Entries provided:

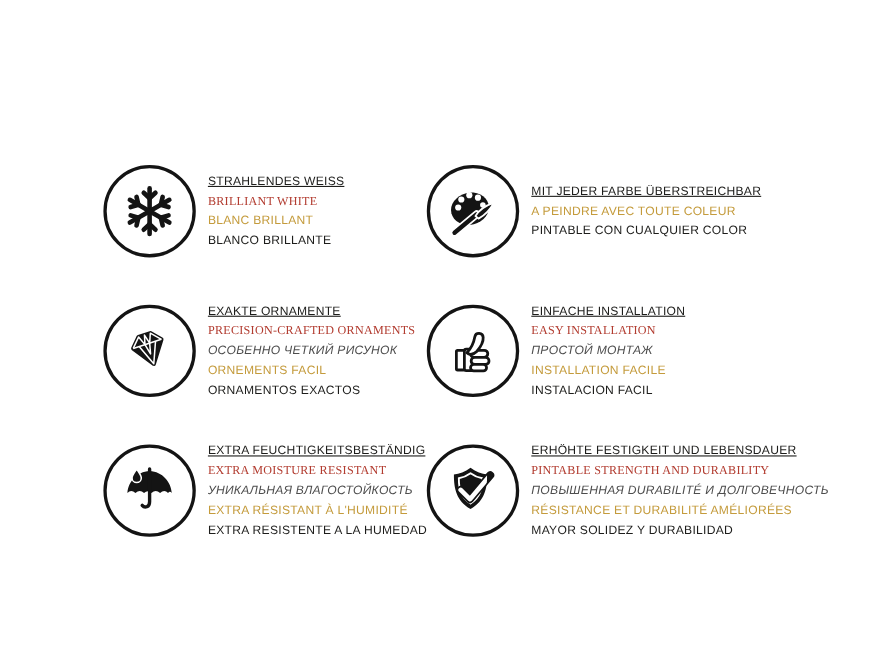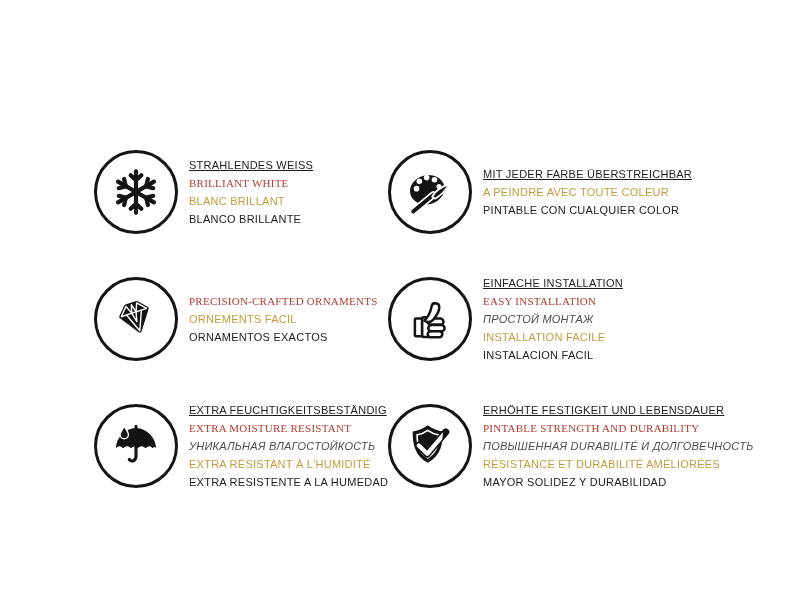--- a/index.html
+++ b/index.html
@@ -135,21 +135,23 @@
     </div>
   </section>
 
   <section class="feature">
     <div class="icon-wrap">
       <svg>
           <use href="#icon-diamond"></use>
         </svg>
     </div>
     <div class="lines">
+      <span class="l-de">EXAKTE ORNAMENTE</span>
       <span class="l-en">PRECISION-CRAFTED ORNAMENTS</span>
+      <span class="l-ru">ОСОБЕННО ЧЕТКИЙ РИСУНОК</span>
       <span class="l-fr">ORNEMENTS FACIL</span>
       <span class="l-es">ORNAMENTOS EXACTOS</span>
     </div>
   </section>
 
   <section class="feature">
     <div class="icon-wrap">
       <svg>
           <use href="#icon-thumbs-up"></use>
         </svg>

Exercise goal: Only lines that include "icon" belong in the answer; copy all of them from the listing.

The completed task:
     <div class="icon-wrap">
           <use href="#icon-diamond"></use>
     <div class="icon-wrap">
           <use href="#icon-thumbs-up"></use>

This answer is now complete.